As difficult as it is to imagine, there really were years in which it seemed it was only a matter of time until Amir Khan and Kell Brook settled their rivalry.
On this Saturday night in Manchester, with those years having melted into nearly two decades, the only thing difficult to imagine was that either man would make it through all 12 rounds.
In that sense, once the first bell rang, it really was just a matter of time until Khan and Brook settled their rivalry – at long, long last.
If it weren’t for the near-deafening deluge of noise pouring in from the 20,000 in attendance and flooding through the ropes at the AO Arena, you might just have heard the joints creaking slightly as Khan and Brook, both 35 years old now, tried to scrape off their ring rust.
For this was Bolton-born Khan’s first fight in almost three years, and his Sheffield rival’s first in 15 months, and it might well have marked a retirement bout for the two former champions.

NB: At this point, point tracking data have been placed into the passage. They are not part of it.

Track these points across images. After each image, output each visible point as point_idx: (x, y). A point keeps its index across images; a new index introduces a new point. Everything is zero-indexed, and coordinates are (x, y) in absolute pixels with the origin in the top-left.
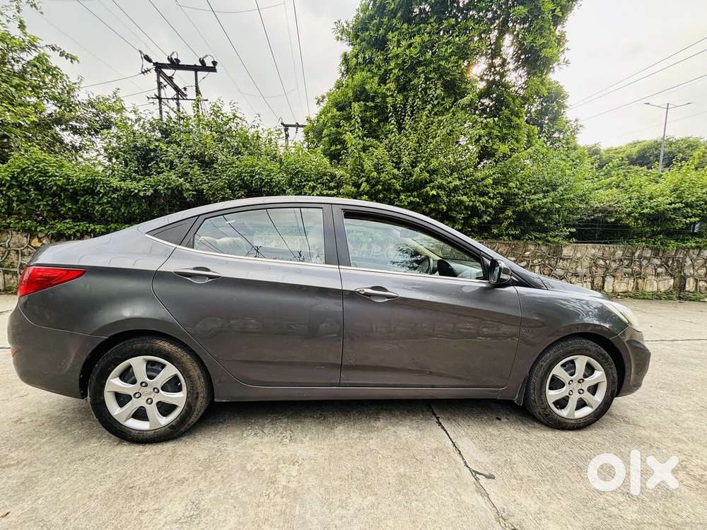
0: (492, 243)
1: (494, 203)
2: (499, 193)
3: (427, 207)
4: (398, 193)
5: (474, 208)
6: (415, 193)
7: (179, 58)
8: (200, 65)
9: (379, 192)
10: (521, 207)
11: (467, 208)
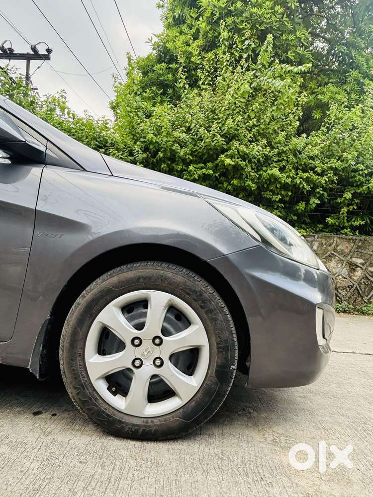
0: (329, 237)
1: (323, 180)
2: (331, 168)
3: (230, 184)
4: (187, 163)
5: (295, 188)
6: (209, 165)
7: (13, 48)
8: (33, 53)
9: (162, 161)
10: (365, 187)
11: (285, 187)
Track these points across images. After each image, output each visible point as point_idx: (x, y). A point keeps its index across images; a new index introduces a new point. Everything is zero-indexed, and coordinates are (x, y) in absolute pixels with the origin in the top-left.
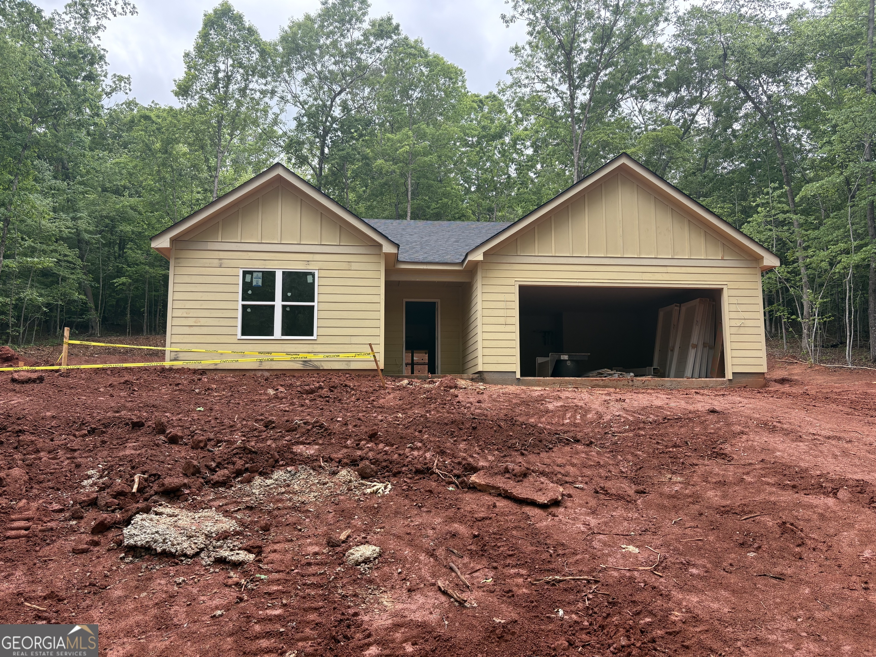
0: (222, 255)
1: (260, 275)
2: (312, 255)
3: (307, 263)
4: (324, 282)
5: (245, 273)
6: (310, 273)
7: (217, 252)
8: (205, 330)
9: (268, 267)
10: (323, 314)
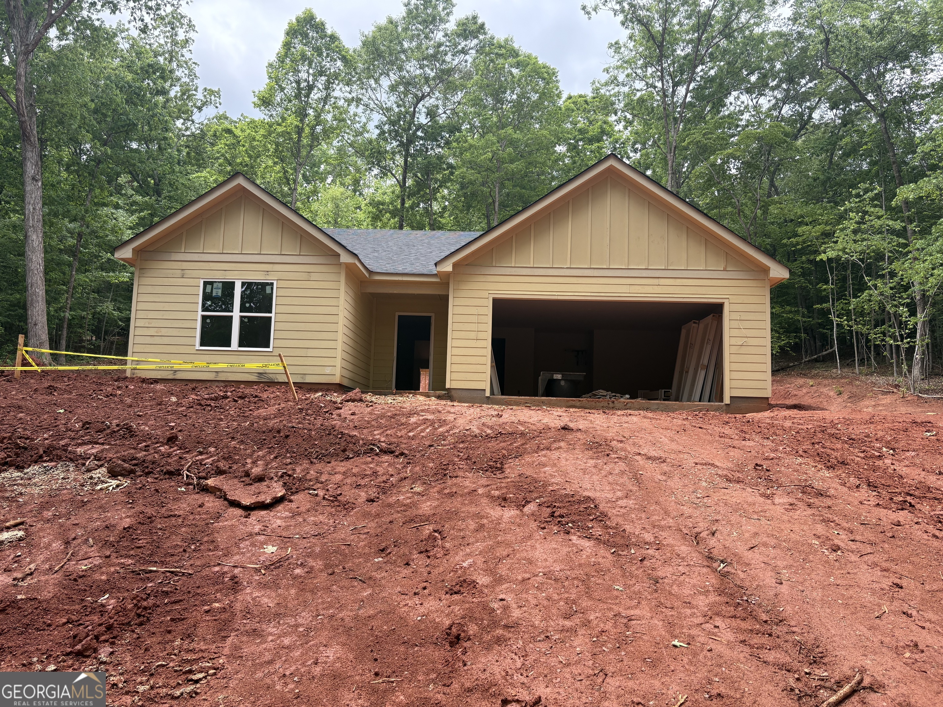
0: (185, 265)
1: (220, 285)
2: (271, 265)
3: (266, 273)
4: (282, 292)
5: (206, 283)
6: (267, 284)
7: (180, 263)
8: (166, 340)
9: (228, 277)
10: (280, 326)
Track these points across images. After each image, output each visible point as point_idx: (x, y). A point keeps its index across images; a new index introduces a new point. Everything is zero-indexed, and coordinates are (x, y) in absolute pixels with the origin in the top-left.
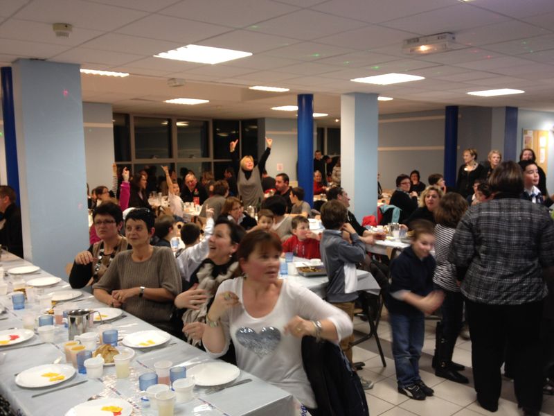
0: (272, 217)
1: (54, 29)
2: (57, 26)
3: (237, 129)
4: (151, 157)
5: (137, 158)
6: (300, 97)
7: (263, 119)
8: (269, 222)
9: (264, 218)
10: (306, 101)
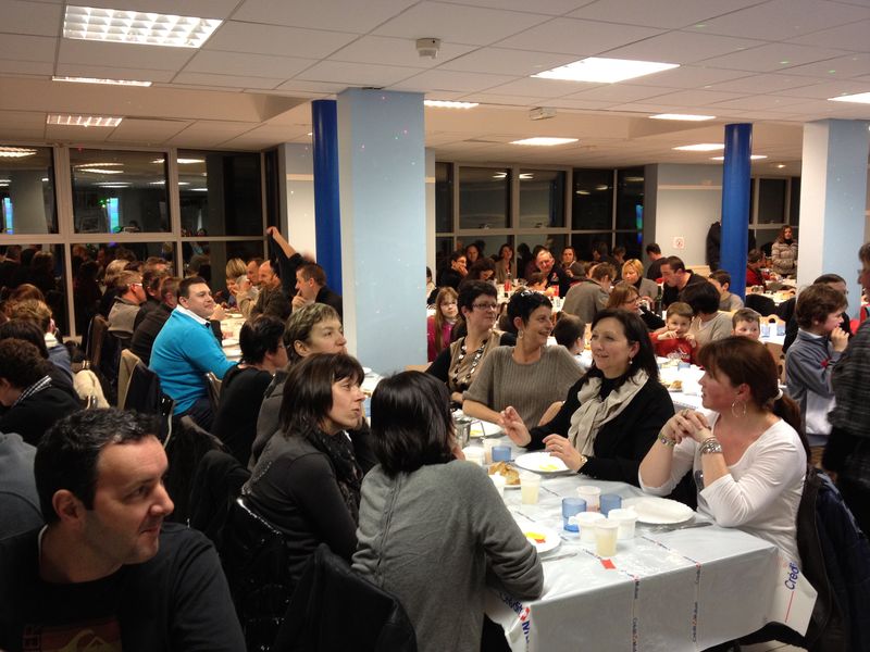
0: (689, 316)
1: (417, 47)
2: (421, 42)
3: (610, 184)
4: (481, 226)
5: (461, 227)
6: (730, 128)
7: (654, 166)
8: (684, 324)
9: (675, 317)
10: (738, 135)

While there is so much that Khan and Brook share in common, those similarities were either imperceptible or irrelevant to the Manchester crowd, who greeted a defiant Brook with hostility while welcoming Khan like a hometown hero.
The opponents surprisingly – if reluctantly – touched gloves moments before the first round began. Any diplomacy soon dissipated, however, with Khan screaming at the referee early on after an apparent punch to the back of his head in the clinch.

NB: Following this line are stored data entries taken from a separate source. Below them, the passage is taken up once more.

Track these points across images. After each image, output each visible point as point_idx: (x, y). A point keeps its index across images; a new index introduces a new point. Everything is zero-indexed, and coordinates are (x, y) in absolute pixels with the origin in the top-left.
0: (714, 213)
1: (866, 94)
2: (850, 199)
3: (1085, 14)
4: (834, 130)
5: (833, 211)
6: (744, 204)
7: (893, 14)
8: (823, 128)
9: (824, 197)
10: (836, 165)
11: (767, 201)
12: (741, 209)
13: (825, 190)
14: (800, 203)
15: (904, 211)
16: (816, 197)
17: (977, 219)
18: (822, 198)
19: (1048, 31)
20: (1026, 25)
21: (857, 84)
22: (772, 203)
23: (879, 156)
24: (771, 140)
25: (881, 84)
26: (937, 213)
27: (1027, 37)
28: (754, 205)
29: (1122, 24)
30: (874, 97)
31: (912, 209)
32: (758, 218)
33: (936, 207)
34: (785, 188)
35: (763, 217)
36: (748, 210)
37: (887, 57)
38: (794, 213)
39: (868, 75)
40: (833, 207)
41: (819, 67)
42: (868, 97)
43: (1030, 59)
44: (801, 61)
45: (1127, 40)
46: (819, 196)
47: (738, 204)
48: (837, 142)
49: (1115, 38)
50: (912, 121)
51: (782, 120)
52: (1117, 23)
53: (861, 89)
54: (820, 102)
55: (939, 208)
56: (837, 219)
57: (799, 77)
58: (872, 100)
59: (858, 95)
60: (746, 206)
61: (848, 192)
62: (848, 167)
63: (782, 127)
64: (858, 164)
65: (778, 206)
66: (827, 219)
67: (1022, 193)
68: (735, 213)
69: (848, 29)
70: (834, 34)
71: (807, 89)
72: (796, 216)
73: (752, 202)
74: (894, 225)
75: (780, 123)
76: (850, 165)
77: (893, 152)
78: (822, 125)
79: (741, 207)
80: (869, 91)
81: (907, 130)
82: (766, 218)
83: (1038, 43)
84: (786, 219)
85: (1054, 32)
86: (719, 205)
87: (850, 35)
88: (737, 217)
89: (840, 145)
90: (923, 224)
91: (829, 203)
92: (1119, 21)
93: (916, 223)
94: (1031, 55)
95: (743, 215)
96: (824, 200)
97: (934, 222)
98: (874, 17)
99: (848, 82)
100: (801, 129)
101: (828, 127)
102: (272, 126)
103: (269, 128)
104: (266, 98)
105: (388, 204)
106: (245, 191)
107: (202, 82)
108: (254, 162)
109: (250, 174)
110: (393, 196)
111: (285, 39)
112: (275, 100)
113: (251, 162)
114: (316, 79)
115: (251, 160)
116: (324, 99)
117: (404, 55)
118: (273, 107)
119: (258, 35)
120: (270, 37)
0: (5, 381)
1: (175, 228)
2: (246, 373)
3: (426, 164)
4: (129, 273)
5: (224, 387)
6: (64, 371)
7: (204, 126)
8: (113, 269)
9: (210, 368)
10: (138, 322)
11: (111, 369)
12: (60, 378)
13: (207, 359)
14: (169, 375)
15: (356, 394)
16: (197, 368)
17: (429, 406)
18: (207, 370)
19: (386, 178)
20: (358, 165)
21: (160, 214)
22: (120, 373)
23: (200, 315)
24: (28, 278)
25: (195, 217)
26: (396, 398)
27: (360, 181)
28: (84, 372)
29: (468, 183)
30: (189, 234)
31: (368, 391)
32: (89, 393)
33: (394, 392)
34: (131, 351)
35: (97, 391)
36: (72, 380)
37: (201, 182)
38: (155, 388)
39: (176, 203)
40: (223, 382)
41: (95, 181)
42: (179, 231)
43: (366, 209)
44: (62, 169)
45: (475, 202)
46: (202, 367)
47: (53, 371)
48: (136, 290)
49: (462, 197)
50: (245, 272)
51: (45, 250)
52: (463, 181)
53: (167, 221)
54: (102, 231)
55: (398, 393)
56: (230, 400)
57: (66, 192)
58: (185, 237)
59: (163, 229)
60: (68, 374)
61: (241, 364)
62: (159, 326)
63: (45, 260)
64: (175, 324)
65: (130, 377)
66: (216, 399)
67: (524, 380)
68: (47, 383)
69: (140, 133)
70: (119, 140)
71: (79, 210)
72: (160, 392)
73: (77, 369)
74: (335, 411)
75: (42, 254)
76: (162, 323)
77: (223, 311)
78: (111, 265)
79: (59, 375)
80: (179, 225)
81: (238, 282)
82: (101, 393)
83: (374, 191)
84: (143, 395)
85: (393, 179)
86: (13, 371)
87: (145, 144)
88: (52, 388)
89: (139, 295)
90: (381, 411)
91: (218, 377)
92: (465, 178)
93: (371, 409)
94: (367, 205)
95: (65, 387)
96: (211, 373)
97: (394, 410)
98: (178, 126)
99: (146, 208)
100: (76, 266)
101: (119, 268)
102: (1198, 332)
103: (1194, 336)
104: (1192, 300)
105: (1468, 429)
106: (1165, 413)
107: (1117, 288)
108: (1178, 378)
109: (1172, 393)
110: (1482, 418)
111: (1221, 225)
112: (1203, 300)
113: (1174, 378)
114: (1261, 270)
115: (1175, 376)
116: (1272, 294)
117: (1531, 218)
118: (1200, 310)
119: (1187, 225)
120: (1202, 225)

The pair separated and it soon became clear that, while Khan’s speed might have slipped somewhat, he was still the faster fighter, drawing excited reactions from the crowd with every flurry – successful or not.

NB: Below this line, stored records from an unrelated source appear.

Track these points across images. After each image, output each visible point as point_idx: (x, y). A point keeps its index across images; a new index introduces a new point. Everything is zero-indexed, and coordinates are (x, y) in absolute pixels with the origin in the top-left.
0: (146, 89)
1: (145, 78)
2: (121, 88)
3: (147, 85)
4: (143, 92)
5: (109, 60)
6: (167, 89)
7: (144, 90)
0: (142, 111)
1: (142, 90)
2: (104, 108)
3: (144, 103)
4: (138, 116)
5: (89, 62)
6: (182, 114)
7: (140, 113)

Brook’s timing was sharper, though, as he had predicted, and he was the first to land anything of note, staggering this rival with a right hand. Khan taunted Brook but was soon stunned again, those fragile legs nearly buckling under him as Brook circled like a shark while bearing a gleeful grin.
Khan regained some cognisance and composure in the second round – enough to put together some combinations – but Brook showed glimpses of his power advantage throughout. The Sheffield fighter established his jab well in the third frame, though Khan utilised his speed to land intermittent stinging right straights that looked like swinging what seemed set to be a see-sawing contest.
Brook came on strong late in the round, however, landing a barrage of spiteful right hooks with his foe against the ropes, dropping Khan to a knee as the bell sounded.
Again Brook smiled at Khan mockingly at the close of the third round, carrying confidence into the fourth, in which he set up camp in the centre of the ring before landing a piston one-two as the clapper sounded with 10 seconds remaining.
Khan exhibited surprising resilience to survive a sustained onslaught from an increasingly predatory Brook in the fifth, but it only served to delay the inevitable.
A jab shook Khan almost as soon as the sixth round began, and Brook, sensing a finish, swallowed up his cowing rival with right hooks and uppercuts.
With Khan’s back against the ropes, literally and figuratively, the referee saw fit to end the punishment and call off the contest.
There were few complaints from Khan, who was seen to in his corner as Brook was lofted above the ring after ridding himself of his rival, the decades melting into one blissful moment for the “Special One”.
Khan, for his part, was gracious in defeat, his antagonism melting away. At his and Brook’s age, there is no time and should be no energy for more bitterness. The crowd, despite its initial hostility, also gave Brook his deserved credit for a largely dominant display.
Khan vs Brook will no longer be discussed in hypotheses but, finally, in the past tense.
It was only a matter of time, after all.